Casey’s musical ability was part of her even before the stroke, her mom says. As a preschooler, she had a male music teacher and she would sing exactly an octave up from what he was singing. That’s rare, Steadman says.
Everyone had told Irwin that some kind of music would be helpful for Casey to regain language. Music and singing use a different part of Casey’s brain, and singing could form the bridge between.
“Music really helped me,” Casey says. She was motivated to learn how to read by reading the lyrics.
“It helped her healing,” Julie Irwin says.
The stroke happend July 11, 2011, the summer after Casey’s kindergarten year. She was in the pool at Reed Neighborhood Park.
Luckily, Julie Irwin was right there when Casey came up out of the water. Casey couldn’t walk or talk. “Her whole face was drooping,” Julie Irwin says. Casey started crying, but she couldn’t make a sound.
“I knew it was extremely serious,” Irwin says.
Irwin was screaming for people around her to call 911.
Casey says the stroke didn’t really hurt, but she remembers thinking, “I’m going to die,” she says. “It was very scary, but then my mom was right there, and I knew I was going to be OK.”
They went by ambulance to Dell Children’s Medical Center of Central Texas and Casey stopped breathing along the way. Doctors got Casey stabilized and the recovery began.
Casey couldn’t make any sounds at first, but then a week later, she made a grunt while playing with a balloon with her grandparents. Then with more therapy and time, and she learned how to point with her left hand to get what she wanted. Then in another month, she could say 10 to 15 words.
Julie Irwin likened it to her daughter suddenly being an infant again and learning to talk: first grunts and babble, then pointing, then a few words. “She had a fairly strong accent,” Irwin says, like she was drunk, for a very long time.
Casey was in therapy constantly, first at Dell Children’s, then at a specialized rehab center in Dallas, then outpatient therapy back home.
She relearned how to walk, first with six people helping her, then on her own with a specialized electronic boot to stimulate the nerves.
Her speech began to come along, but she would mix up words or be searching for a word, which still sometimes happens. She’ll be talking about Niagara Falls when she meant Neanderthals.
And she still has weakness in her right hand, which she holds in a fist close to her chest.

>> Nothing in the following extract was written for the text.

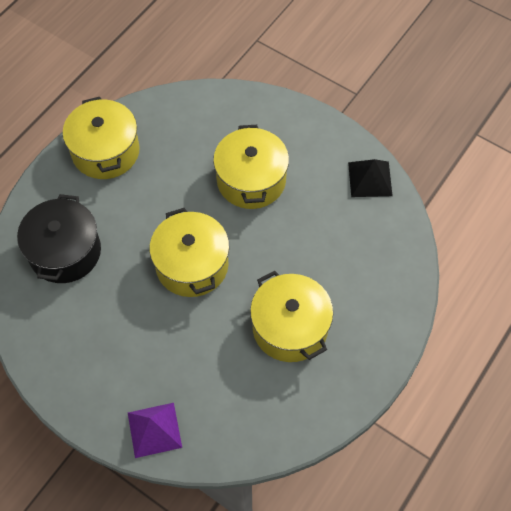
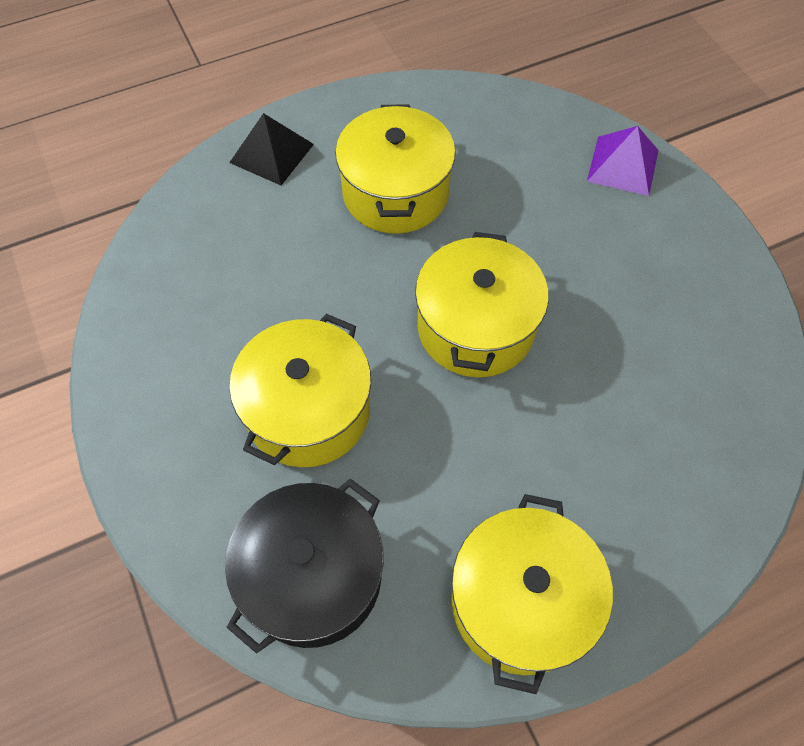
camera: 150 degrees left, 0 degrees up
(65, 252) = (661, 442): black pot -> black pot (312, 576)
(370, 179) = (139, 321): black pyramid -> black pyramid (272, 153)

“Doctors said it was going to get better,” Casey says of her hand. “They don’t really know,” Julie Irwin says.
In addition to taking voice lessons and music theory at Orpheus, Casey has now started taking piano. Her teacher gives her music that is written for or arranged for people with the use of only one hand. Again, like that first voice lesson, Julie Irwin walked out of the room and let the lesson happen. Casey was able to play with her teacher. “It’s helpful to have a place that didn’t make (the effects of her stroke) a thing,” Julie Irwin says. “They aimed a little higher,” she says.
Steadman says he has learned a lot from his wife, Wendy, who is also a music teacher, and got her start teaching adult with disabilities. Now 50 percent of his wife’s students would be considered on the autism spectrum or having another disability. “Everybody is special needs,” Steadman says. “Every single student has areas where they excel and areas where they need to learn,” he says.
Casey is now playing Bach on the piano, about a year after starting lessons, and it has helped strengthen her right hand.
“It shows what I can do in a different way,” she says. “I tried it out and I really liked it,” she says of piano. Julie Irwin says Casey already plays better with one hand than she did with two hands when she took lessons as a child.
Casey is a bit nervous to play at Carnegie Hall. “Am I sure I want to do this?” she’s been asking herself.
Performing regularly is part of Orpheus’ curriculum. Students play for one another regularly as part of music theory class and in regular recitals. It’s all about confronting stage fright, and as Steadman says, being a part of something bigger than yourself. “Together we inspire,” he says the school’s philosophy is. “Casey’s been such a big part of it.”